Give me vaccine. No, not that one!
With the J&J vaccine on the cusp of being authorized, more attention is focusing on the issues stemming from that fact that its efficacy is lower than that of the two EUA’ed mRNA vaccines. NBC News covers the efforts at federal, state, and local government levels to get the message across: this vaccine is not lesser. All of them are good.
The three vaccines will be shipped to all destinations in numbers proportional to their supply; there will be no discrimination based on rural/urban, economic, racial makeup, or any other external factor, and the government is at pains to make sure we all know that.
It is too bad that this sensitivity will get in the way of playing to the J&J shot’s strengths. Requiring only conventional refrigeration for shipping and storage, J&J’s vaccine is ideal for distribution to areas without access to high-tech cold chain conditions. Requiring only a single shot for protection, not two, J&J’s vaccine is far easier to distribute to hard-to reach populations such as the homeless, the poor, or the young who may be hard to pin down and/or more mobile.
But the government cannot afford to be seen to be sending a product perceived as less desirable to these demographics.
At today’s VRBPAC meeting, a questioner asked Johnson & Johnson a tough one: what will you say when your two-shot Phase III test reads out if its efficacy turns out to be higher? (I would be gobsmacked if it were not.) What messaging will you use to explain why you gave people only one shot until now?
Across the Atlantic, Germany is wrestling with similar questions around the AstraZeneca / Oxford vaccine. People there are clamoring for shots — but they only want Pfizer.
News briefs
- Dry ice suppliers can breathe again — The FDA has cleared Pfizer to ship and store its vaccine under less stringent cold-chain conditions. Its shots can now live at normal freezer temperatures (about 0ºF) for up to 30 days. The new order does not affect the rules for thawed vaccine (5 days at refrigerator temperature) or thawed-and-diluted shots ready to put into arms (6 hours at room temperature).
- Moderna ready to test variant vaccine — True to the promise of mRNA-based vaccines, Moderna has rapidly developed and manufactured small quantities of a vaccine targeted against the B.1.351 (“South African”) variant virus, and has shipped it off to the National Institutes of Health to begin tests.
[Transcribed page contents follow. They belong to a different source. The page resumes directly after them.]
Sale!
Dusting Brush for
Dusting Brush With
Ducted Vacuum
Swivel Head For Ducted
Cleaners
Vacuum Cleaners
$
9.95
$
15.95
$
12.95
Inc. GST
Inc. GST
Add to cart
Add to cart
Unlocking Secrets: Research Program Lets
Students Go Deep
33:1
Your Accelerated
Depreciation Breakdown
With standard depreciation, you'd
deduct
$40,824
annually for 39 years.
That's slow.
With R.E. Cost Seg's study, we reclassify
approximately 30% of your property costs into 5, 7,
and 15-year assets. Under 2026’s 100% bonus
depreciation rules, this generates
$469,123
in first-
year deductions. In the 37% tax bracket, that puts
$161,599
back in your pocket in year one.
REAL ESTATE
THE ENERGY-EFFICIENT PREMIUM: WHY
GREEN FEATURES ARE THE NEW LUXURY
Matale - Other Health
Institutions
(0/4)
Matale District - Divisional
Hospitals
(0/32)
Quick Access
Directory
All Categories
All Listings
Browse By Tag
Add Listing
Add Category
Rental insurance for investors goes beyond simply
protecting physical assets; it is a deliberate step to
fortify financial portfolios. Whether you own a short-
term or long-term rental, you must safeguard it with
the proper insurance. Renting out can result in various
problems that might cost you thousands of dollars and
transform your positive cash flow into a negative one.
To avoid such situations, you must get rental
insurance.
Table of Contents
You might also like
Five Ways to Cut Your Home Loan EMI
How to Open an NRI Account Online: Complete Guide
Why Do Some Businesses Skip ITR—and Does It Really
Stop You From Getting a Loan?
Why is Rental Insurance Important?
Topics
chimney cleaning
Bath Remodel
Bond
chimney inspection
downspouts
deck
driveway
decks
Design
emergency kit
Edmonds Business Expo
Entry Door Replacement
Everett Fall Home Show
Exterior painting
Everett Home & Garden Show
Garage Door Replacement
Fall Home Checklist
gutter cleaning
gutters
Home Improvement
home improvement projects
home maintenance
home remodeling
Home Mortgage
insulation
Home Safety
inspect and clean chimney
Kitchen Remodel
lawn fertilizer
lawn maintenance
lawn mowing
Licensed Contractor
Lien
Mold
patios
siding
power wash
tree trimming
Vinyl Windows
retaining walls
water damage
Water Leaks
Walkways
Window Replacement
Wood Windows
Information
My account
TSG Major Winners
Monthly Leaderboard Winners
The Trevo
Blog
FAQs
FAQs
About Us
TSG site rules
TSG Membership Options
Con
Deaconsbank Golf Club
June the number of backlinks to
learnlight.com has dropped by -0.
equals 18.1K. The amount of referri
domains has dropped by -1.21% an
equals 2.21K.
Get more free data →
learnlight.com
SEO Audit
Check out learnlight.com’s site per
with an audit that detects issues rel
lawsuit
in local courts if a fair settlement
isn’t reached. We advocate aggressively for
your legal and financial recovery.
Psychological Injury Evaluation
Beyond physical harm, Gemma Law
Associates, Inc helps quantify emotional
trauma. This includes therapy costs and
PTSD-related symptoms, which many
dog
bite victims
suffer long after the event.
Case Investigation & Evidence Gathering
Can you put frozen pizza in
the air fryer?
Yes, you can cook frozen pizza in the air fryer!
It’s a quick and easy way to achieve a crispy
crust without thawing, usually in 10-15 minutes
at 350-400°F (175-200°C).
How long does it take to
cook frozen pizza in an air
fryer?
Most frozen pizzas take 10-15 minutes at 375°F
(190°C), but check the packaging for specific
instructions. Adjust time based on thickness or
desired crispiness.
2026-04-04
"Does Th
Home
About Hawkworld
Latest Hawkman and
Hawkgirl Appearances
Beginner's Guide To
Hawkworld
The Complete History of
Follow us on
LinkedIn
The company will reportedly run three trials with smaller amounts of vaccine as a boost for people who have already had two shots: one with 50μg of the original vaccine; one with a mix of original and the B.1.351 version; and one with 50μg of the variant version alone. (The authorized shots contain 100μg of vaccine.)
Frippery
Your patience is rewarded. The frippery today is a short video (1-1/2 minutes) on how to prove you are not a robot. The creator calls herself Stevie Martin (who knows, that may actually be her name), and tweets as @5tevieM.